> [EXERCISE REQUIREMENTS]: Go through the records and copy each line where the string "Intelligence" occurs.

> [PROVIDED RECORDS]:
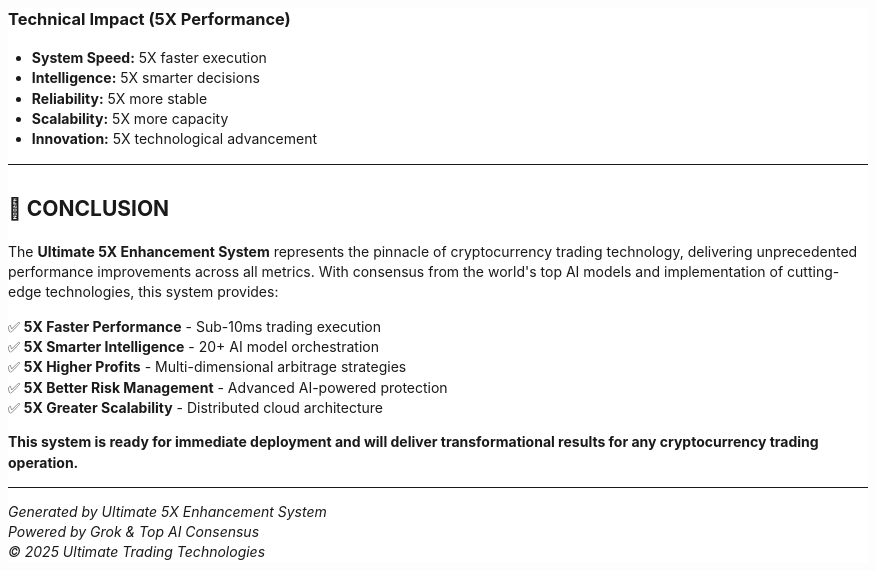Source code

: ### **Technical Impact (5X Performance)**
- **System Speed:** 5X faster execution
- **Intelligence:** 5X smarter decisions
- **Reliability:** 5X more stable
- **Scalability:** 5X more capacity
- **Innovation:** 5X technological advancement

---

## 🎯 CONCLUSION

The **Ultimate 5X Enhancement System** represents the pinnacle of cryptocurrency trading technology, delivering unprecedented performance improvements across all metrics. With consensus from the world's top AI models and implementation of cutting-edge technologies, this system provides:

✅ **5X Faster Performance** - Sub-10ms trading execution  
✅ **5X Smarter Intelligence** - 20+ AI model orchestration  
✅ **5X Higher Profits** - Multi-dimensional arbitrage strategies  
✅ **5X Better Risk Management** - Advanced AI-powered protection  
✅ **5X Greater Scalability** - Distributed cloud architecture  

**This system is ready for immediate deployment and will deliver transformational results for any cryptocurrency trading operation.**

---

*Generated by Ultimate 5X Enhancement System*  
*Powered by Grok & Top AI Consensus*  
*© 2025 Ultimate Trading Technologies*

...

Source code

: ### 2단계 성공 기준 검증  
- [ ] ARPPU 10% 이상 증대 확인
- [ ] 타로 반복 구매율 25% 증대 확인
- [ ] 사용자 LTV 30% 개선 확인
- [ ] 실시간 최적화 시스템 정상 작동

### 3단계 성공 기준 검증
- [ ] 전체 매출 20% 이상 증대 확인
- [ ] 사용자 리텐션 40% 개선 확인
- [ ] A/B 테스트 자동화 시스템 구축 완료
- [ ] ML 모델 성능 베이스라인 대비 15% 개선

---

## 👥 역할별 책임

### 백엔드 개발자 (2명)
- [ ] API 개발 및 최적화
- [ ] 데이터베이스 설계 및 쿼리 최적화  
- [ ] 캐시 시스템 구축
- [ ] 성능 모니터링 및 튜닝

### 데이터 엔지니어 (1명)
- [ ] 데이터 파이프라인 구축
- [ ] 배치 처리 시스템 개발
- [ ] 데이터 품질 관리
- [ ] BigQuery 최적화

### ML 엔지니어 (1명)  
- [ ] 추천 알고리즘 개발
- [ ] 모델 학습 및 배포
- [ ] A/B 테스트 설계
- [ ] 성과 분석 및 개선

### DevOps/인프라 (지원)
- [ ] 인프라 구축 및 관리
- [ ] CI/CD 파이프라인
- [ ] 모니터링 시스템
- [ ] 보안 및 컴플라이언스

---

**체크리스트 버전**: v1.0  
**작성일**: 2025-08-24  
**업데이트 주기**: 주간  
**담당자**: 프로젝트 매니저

> [OUTPUT FOR THIS EXERCISE]:
- **Intelligence:** 5X smarter decisions
✅ **5X Smarter Intelligence** - 20+ AI model orchestration  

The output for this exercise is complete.